**Reading passage:**
• • •

But a different old reliable could be in the mix, too. Former national team star and later manager Paulo Wanchope was hired as part of Vivas’ staff and is staying on with the federation. He could coach the team in an interim capacity if there are friendly matches outside the FIFA dates.
What about that other Gold Cup slot?
So, we have the four winners of the Nations League quarterfinals (Canada, U.S., Mexico and Panama) in the Gold Cup plus the four winners of the League B groups (El Salvador, Curacao, Haiti, Dominican Republic). That gives us eight teams plus seven winners from the prelims makes 15.
So, who is going to fill that last slot?
We know Concacaf is going to invite a guest. For a long time, we had assumed it would be Saudi Arabia.

• • •

**Task to carry out:** From the Gold Cup passage, list the four teams it names as winners of the League B groups. You won't need the material after this text.

**Information supplied:**
• • •

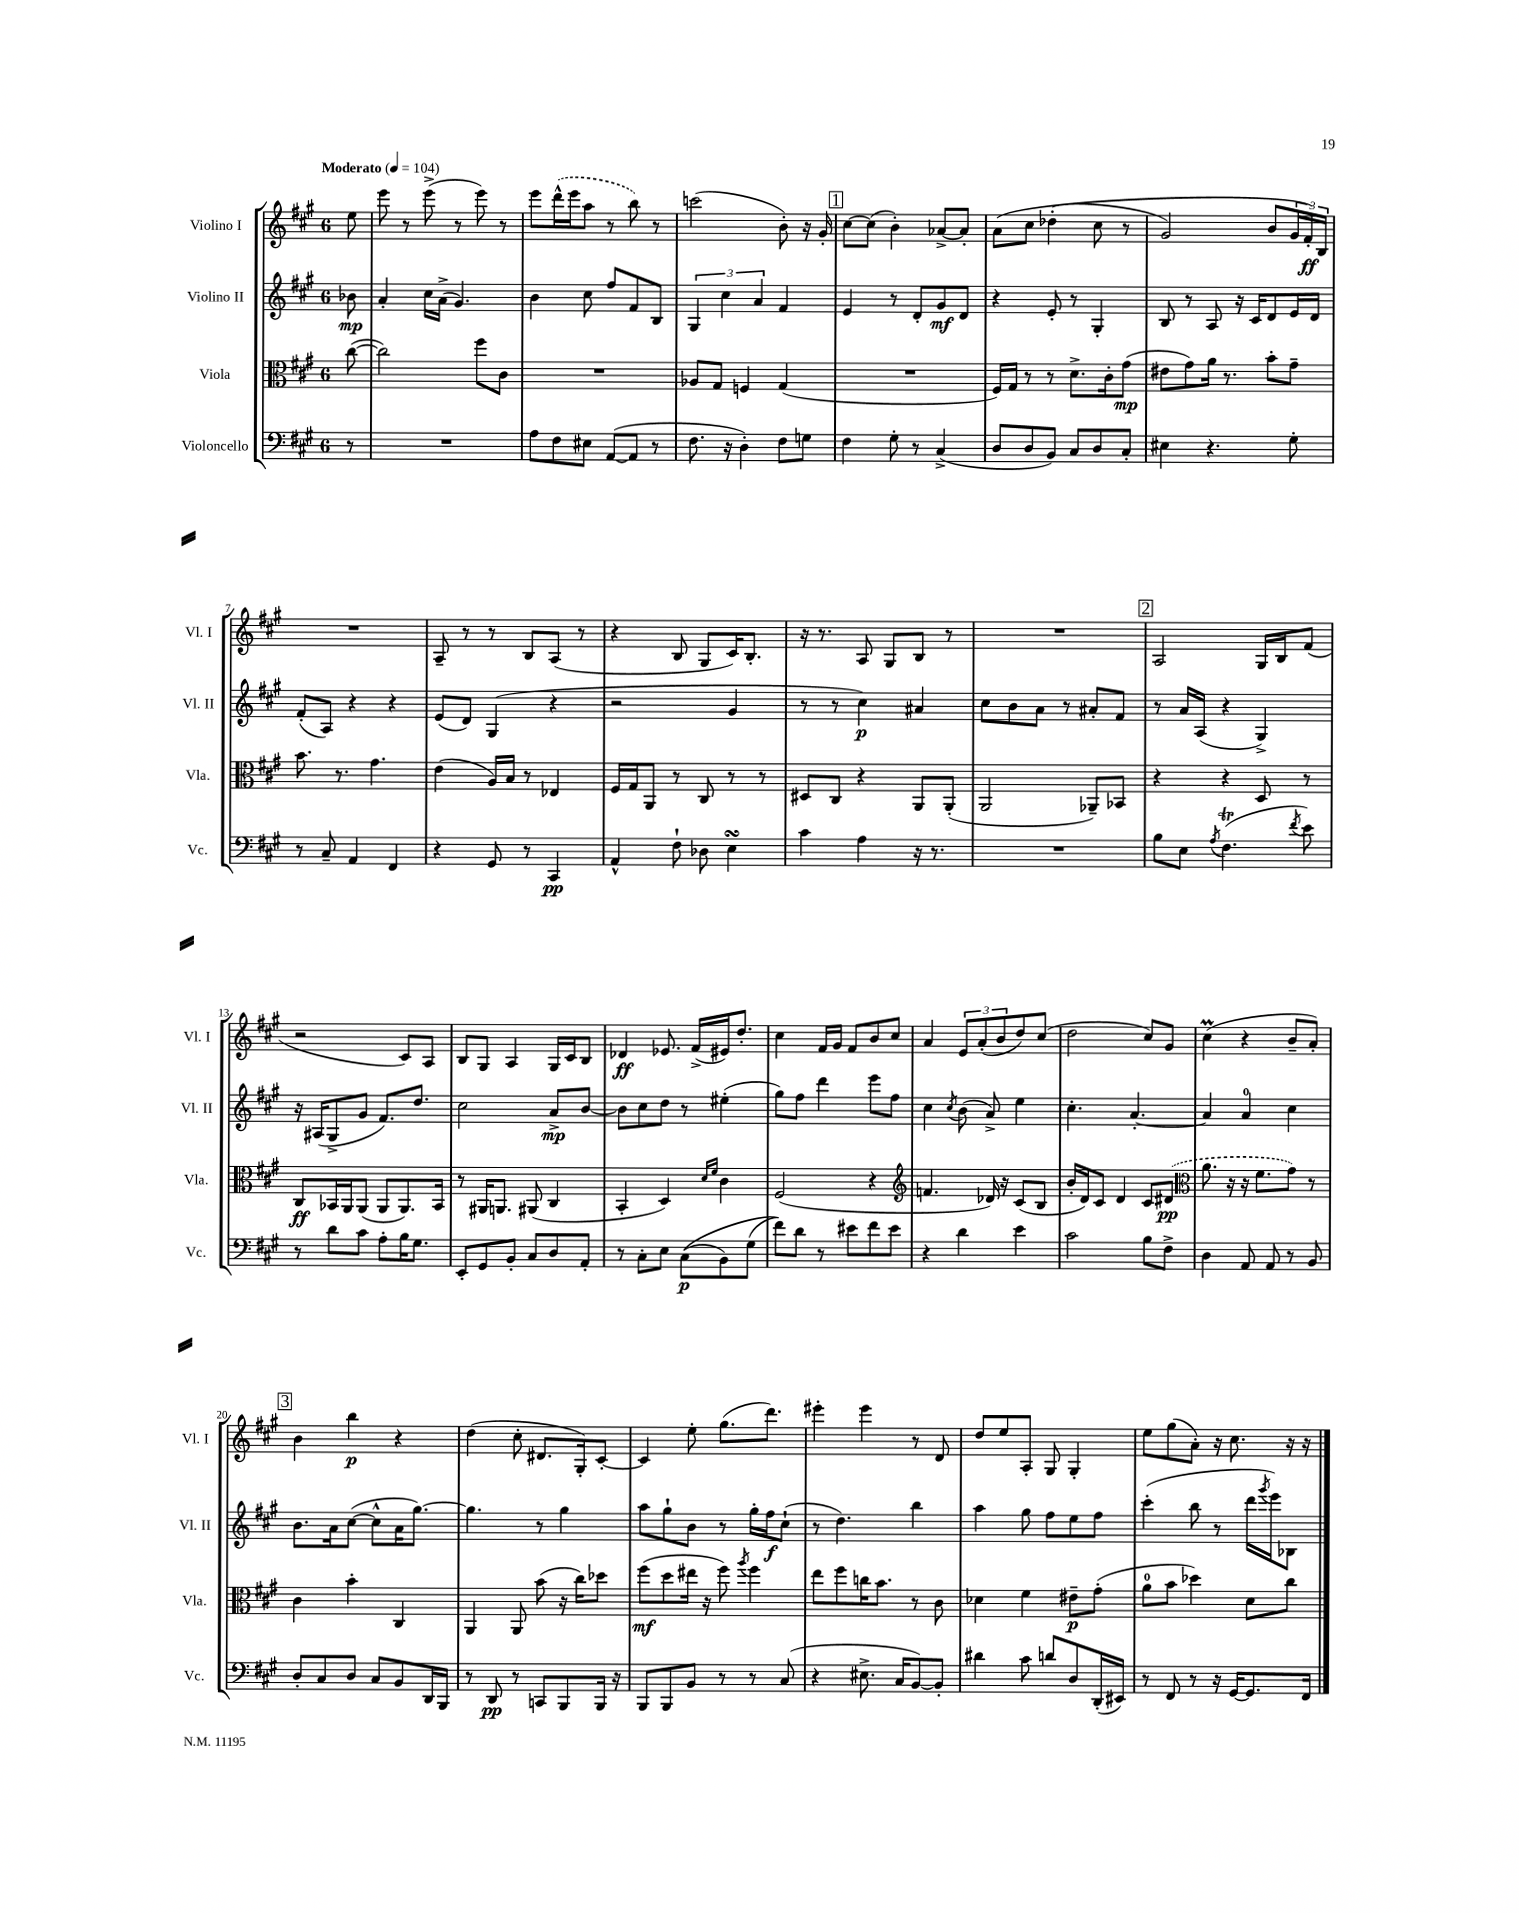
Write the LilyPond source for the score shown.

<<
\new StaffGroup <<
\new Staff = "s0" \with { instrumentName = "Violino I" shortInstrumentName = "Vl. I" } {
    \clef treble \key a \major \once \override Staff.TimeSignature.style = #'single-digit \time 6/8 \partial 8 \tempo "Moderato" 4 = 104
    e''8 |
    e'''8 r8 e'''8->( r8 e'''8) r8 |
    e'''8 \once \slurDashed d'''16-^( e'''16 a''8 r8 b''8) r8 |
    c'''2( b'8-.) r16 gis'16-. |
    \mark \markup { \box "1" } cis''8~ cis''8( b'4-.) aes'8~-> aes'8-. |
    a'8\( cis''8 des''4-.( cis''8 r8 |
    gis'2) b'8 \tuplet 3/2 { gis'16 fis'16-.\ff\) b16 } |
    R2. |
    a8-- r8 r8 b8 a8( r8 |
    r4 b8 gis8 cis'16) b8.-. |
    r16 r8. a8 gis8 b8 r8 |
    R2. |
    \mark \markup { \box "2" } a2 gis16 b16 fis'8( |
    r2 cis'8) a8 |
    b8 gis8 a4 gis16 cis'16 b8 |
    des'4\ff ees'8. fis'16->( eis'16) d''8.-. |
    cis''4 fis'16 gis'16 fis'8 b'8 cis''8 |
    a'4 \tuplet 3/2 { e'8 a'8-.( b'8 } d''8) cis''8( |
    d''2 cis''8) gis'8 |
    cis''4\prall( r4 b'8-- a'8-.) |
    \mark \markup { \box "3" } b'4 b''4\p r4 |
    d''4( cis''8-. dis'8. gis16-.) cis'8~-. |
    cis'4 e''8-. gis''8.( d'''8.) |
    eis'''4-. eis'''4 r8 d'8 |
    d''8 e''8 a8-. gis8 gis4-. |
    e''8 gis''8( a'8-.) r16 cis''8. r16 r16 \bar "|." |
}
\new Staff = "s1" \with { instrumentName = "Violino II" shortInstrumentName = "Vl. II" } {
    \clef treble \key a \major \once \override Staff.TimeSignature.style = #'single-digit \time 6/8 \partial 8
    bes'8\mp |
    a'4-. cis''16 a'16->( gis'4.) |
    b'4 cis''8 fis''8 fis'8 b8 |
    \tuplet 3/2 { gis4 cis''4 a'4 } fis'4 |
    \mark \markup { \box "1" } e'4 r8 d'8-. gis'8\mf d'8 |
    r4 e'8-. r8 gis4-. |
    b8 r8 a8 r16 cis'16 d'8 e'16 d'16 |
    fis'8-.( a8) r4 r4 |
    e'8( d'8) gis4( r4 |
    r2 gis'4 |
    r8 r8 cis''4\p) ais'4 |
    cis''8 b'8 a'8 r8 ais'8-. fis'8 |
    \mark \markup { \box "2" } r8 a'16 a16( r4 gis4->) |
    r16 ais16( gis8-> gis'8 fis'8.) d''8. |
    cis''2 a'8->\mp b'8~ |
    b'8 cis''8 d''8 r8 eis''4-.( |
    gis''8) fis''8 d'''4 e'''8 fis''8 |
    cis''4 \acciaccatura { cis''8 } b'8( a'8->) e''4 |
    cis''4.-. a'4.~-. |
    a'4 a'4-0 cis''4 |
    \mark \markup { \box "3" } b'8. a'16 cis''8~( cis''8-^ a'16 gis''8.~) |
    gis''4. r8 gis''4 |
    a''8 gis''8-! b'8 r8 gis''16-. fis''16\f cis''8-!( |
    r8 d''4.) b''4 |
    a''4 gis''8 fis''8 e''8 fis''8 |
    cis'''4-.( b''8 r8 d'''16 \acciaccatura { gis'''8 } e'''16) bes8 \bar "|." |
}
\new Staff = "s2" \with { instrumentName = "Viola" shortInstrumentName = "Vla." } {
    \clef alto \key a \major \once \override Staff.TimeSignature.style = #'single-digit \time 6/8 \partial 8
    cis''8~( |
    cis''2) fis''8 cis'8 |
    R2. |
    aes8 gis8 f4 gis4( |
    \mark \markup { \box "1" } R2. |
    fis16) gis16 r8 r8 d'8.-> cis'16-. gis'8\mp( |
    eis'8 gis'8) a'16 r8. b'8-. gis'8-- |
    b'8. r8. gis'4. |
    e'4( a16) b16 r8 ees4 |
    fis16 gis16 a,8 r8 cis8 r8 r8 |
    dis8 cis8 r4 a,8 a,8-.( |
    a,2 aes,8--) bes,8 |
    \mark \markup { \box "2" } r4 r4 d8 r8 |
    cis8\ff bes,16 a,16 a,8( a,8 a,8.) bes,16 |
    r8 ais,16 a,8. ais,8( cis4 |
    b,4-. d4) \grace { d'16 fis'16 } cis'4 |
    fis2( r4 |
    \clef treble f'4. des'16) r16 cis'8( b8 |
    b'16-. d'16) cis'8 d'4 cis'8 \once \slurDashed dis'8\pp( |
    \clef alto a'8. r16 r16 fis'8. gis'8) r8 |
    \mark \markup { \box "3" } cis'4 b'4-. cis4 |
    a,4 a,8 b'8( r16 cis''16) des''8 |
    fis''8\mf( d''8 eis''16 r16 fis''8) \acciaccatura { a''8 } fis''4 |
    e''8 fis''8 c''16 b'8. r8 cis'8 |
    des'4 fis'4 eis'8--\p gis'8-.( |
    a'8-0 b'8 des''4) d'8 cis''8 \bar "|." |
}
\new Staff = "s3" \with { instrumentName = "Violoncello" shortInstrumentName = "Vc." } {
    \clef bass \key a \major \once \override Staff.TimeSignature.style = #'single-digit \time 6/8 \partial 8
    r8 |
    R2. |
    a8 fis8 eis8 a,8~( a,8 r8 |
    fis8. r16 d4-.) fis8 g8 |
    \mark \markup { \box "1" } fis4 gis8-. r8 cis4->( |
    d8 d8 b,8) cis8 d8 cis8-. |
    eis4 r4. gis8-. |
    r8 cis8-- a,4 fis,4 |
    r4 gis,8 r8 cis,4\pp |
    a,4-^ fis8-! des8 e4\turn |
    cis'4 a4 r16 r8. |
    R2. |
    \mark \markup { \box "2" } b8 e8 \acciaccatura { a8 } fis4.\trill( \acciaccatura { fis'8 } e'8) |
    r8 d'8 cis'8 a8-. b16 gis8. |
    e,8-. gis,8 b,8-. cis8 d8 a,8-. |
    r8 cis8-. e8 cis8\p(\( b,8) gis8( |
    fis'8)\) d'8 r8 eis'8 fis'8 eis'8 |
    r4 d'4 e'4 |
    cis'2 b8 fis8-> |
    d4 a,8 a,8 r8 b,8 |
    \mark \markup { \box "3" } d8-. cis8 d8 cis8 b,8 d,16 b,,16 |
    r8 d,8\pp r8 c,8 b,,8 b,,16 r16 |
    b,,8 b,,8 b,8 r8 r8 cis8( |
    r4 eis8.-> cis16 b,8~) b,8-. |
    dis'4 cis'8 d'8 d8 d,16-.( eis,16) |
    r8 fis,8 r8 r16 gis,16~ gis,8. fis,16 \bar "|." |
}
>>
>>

• • •

**Result:** El Salvador, Curacao, Haiti, Dominican Republic